Work instruction: Your output must hold every entry exactly as written and none of the pictures.
══════════════════════════════
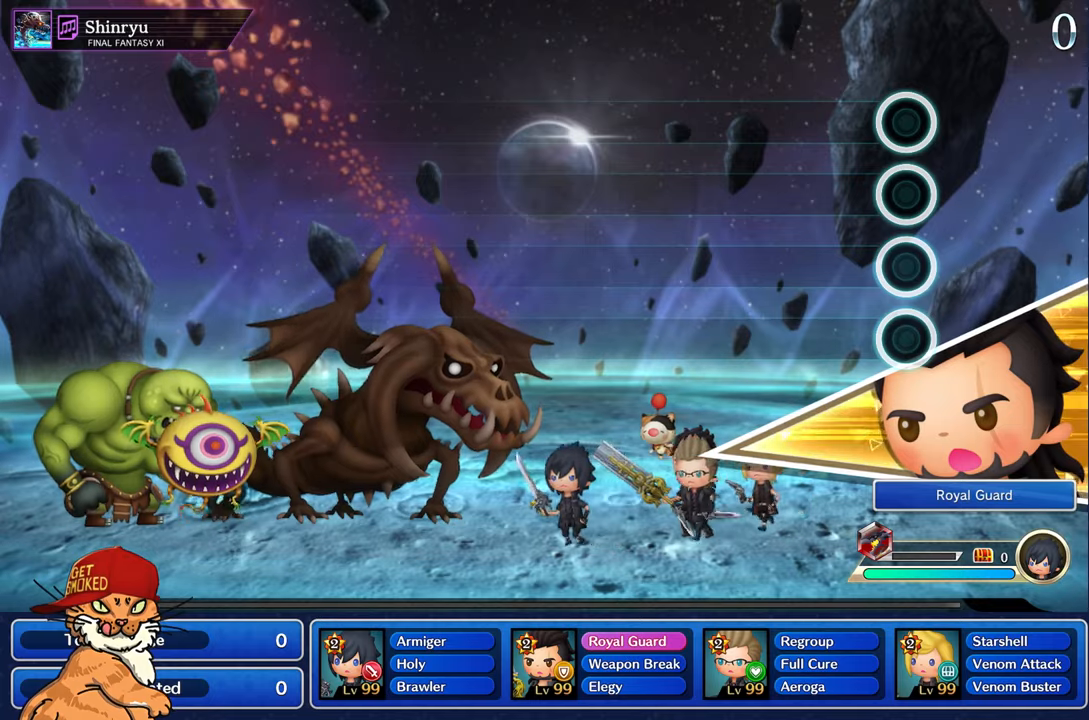
{"buttons": [], "left_stick": "center", "right_stick": "center", "events": []}
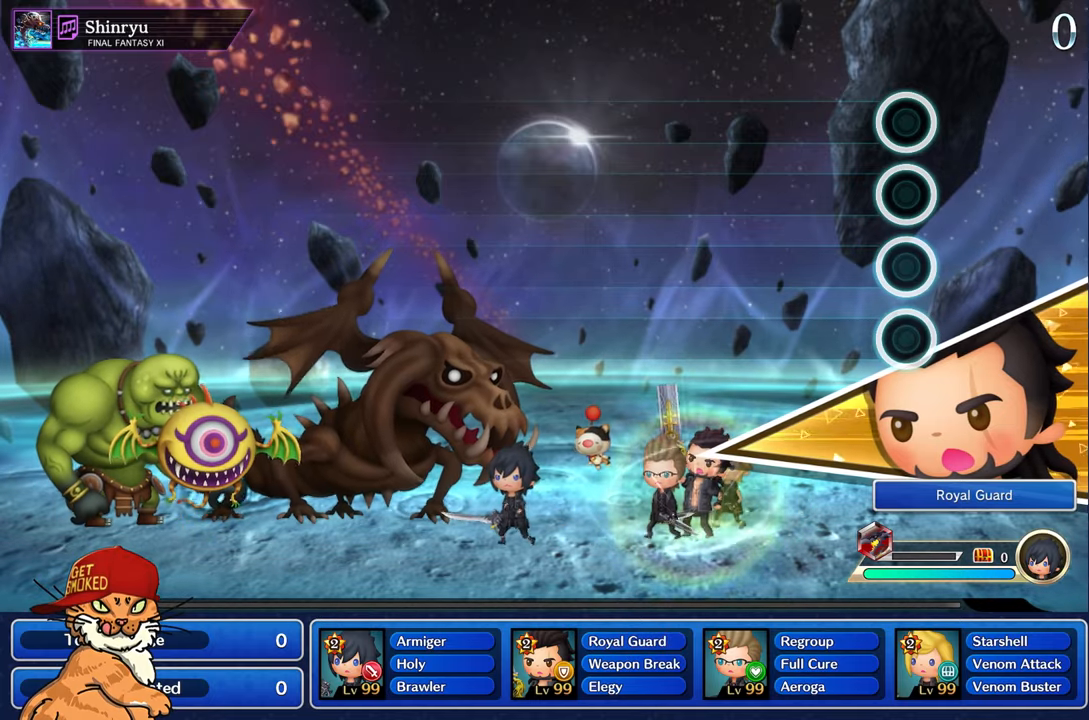
{"buttons": [], "left_stick": "center", "right_stick": "center", "events": []}
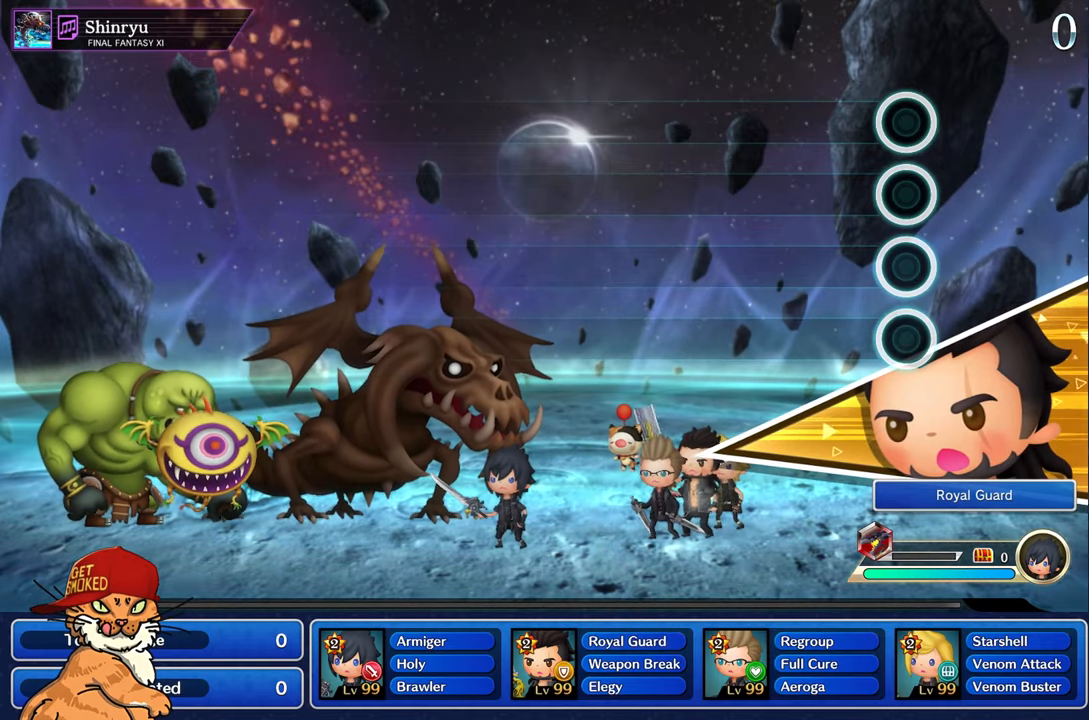
{"buttons": [], "left_stick": "center", "right_stick": "center", "events": []}
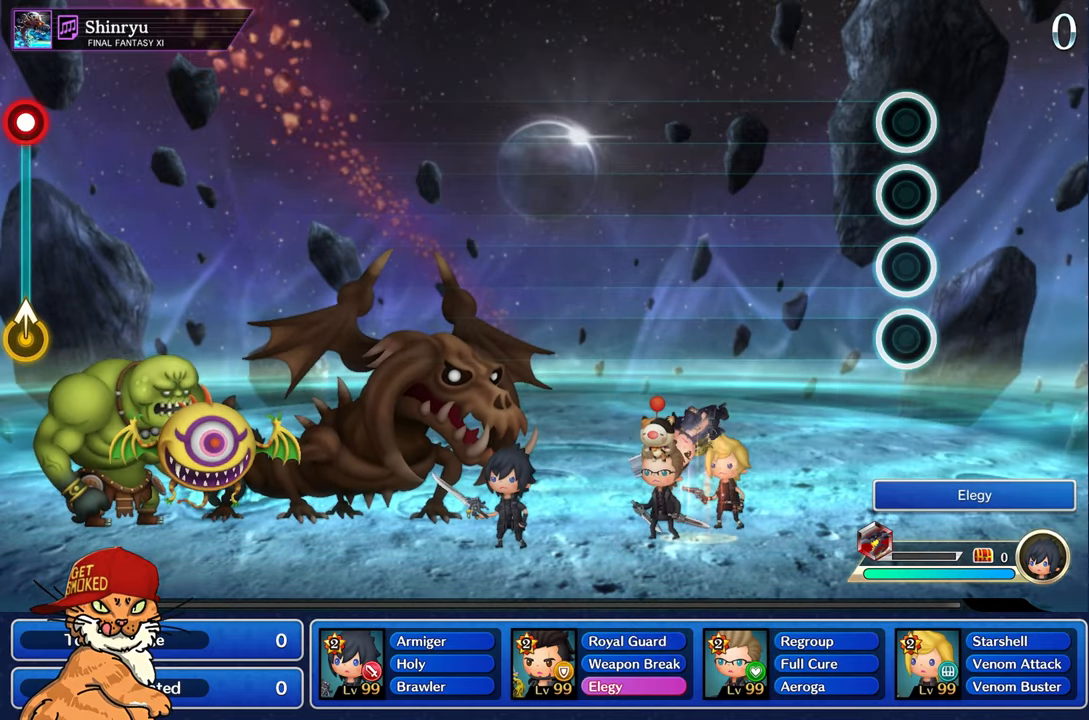
{"buttons": [], "left_stick": "center", "right_stick": "center", "events": []}
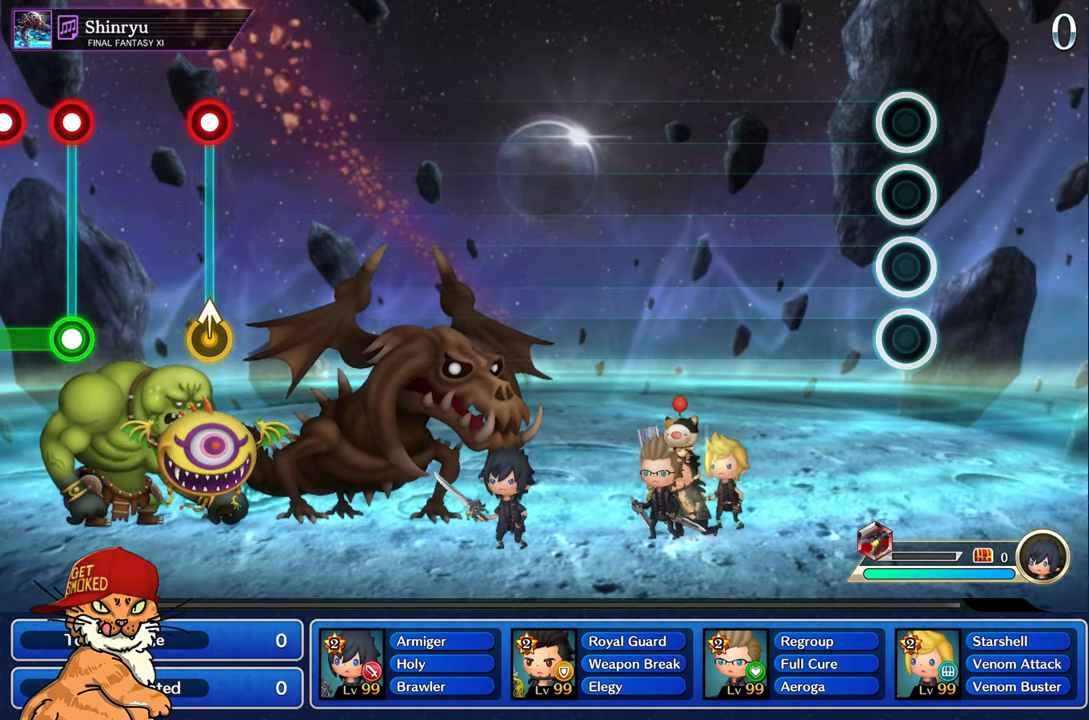
{"buttons": [], "left_stick": "center", "right_stick": "center", "events": []}
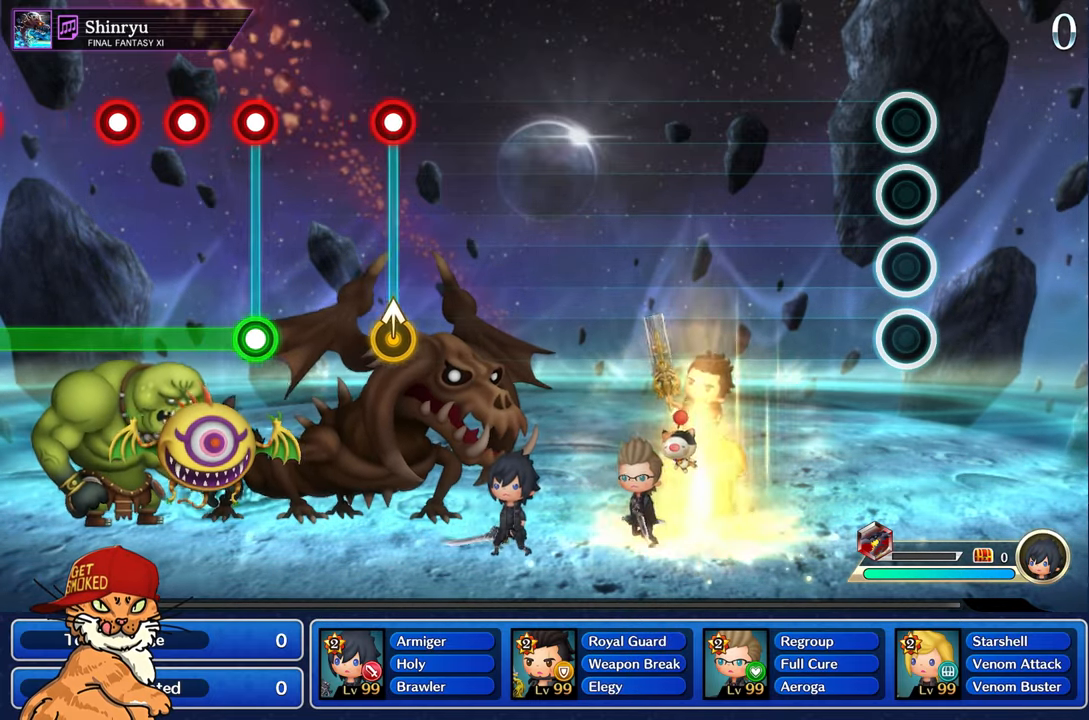
{"buttons": [], "left_stick": "center", "right_stick": "center", "events": []}
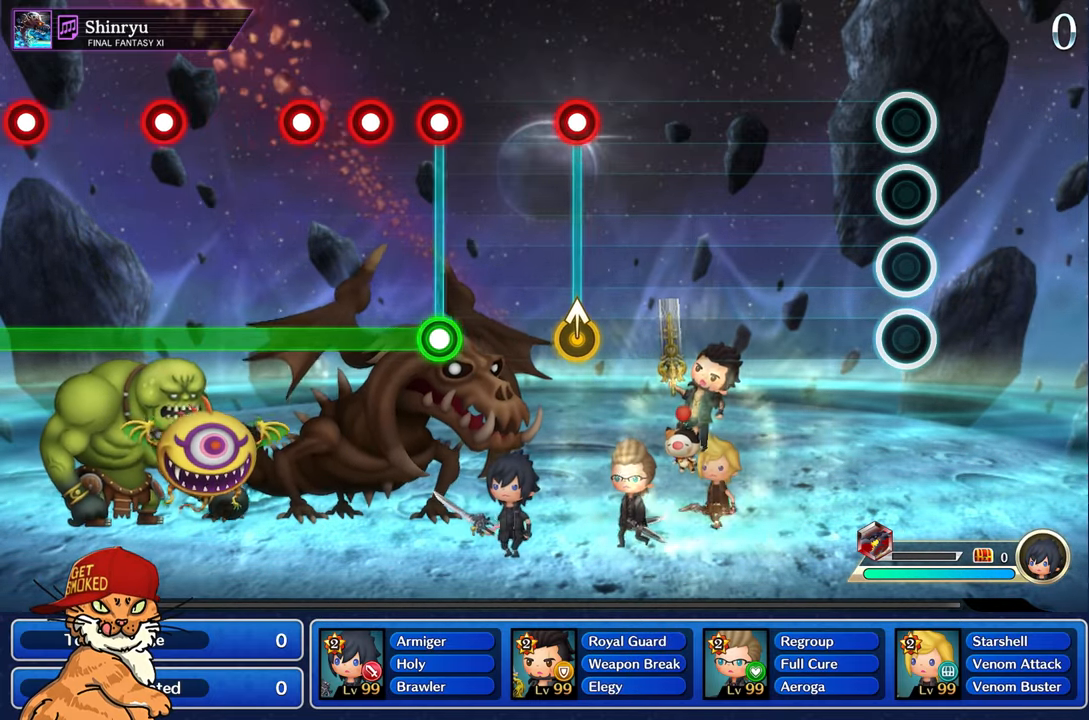
{"buttons": [], "left_stick": "center", "right_stick": "center", "events": []}
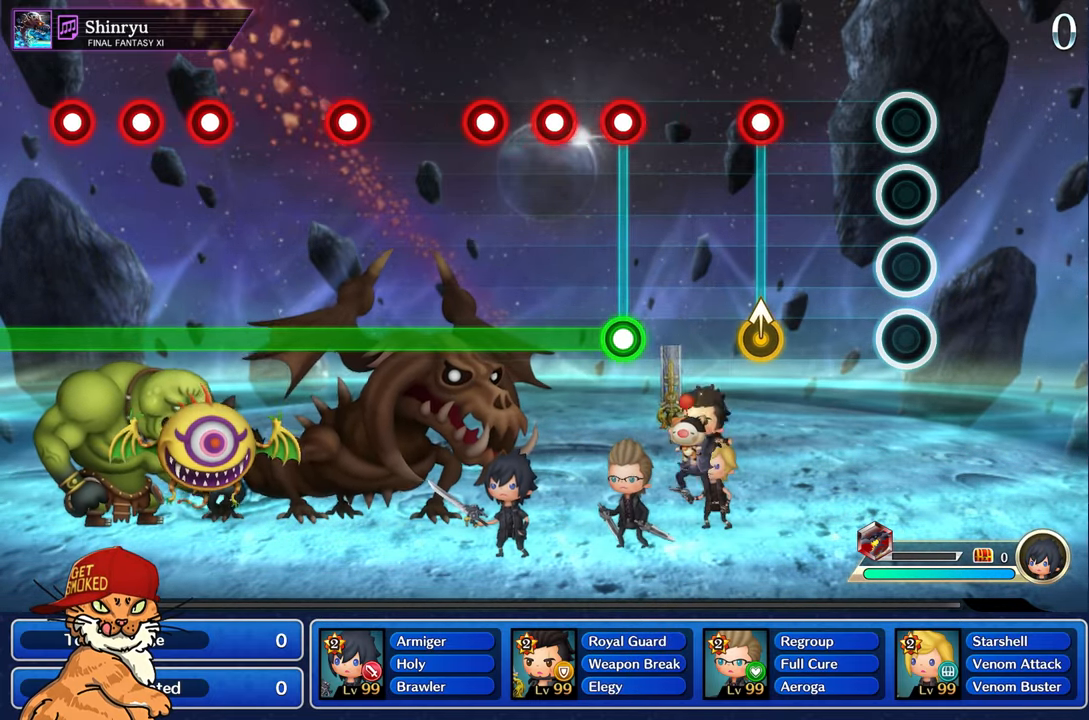
{"buttons": ["R1"], "left_stick": "up", "right_stick": "center", "events": [[417, "left_stick", "up"], [467, "R1", "down"]]}
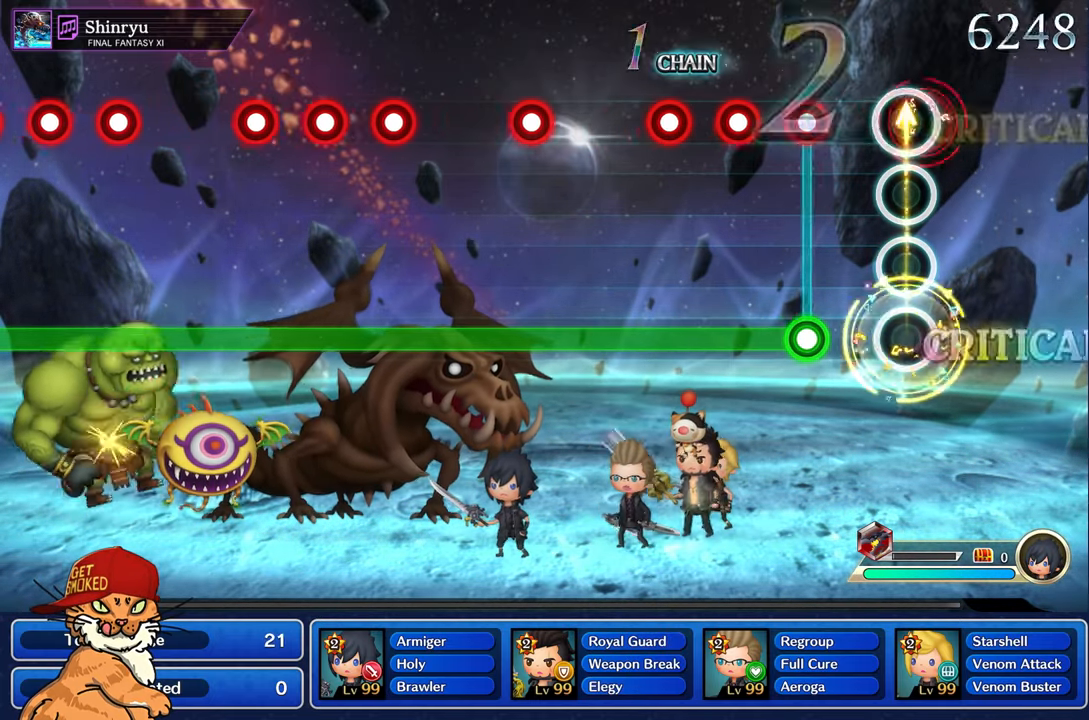
{"buttons": ["L1"], "left_stick": "center", "right_stick": "center", "events": [[67, "left_stick", "center"], [84, "R1", "up"], [317, "L1", "down"], [334, "R1", "down"], [434, "R1", "up"]]}
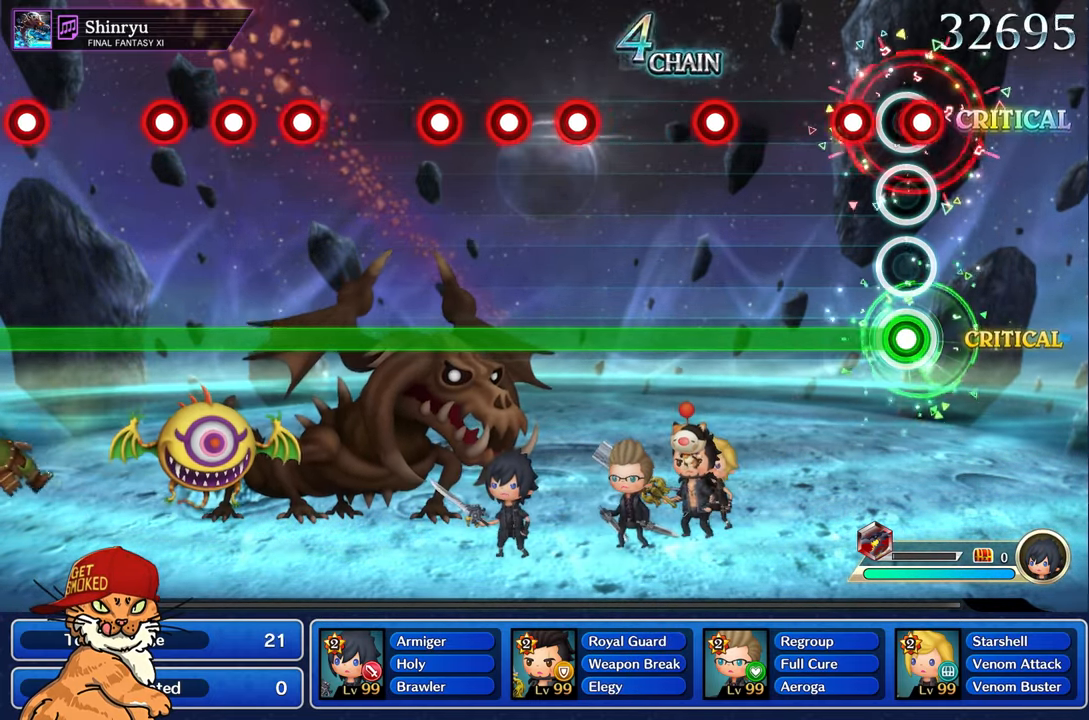
{"buttons": ["L1"], "left_stick": "center", "right_stick": "center", "events": [[17, "R1", "down"], [100, "R1", "up"], [200, "R1", "down"], [284, "R1", "up"]]}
══════════════════════════════
Response for this exercise:
{"buttons": [], "left_stick": "center", "right_stick": "center", "events": []}
{"buttons": [], "left_stick": "center", "right_stick": "center", "events": []}
{"buttons": [], "left_stick": "center", "right_stick": "center", "events": []}
{"buttons": [], "left_stick": "center", "right_stick": "center", "events": []}
{"buttons": [], "left_stick": "center", "right_stick": "center", "events": []}
{"buttons": [], "left_stick": "center", "right_stick": "center", "events": []}
{"buttons": [], "left_stick": "center", "right_stick": "center", "events": []}
{"buttons": ["R1"], "left_stick": "up", "right_stick": "center", "events": [[417, "left_stick", "up"], [467, "R1", "down"]]}
{"buttons": ["L1"], "left_stick": "center", "right_stick": "center", "events": [[67, "left_stick", "center"], [84, "R1", "up"], [317, "L1", "down"], [334, "R1", "down"], [434, "R1", "up"]]}
{"buttons": ["L1"], "left_stick": "center", "right_stick": "center", "events": [[17, "R1", "down"], [100, "R1", "up"], [200, "R1", "down"], [284, "R1", "up"]]}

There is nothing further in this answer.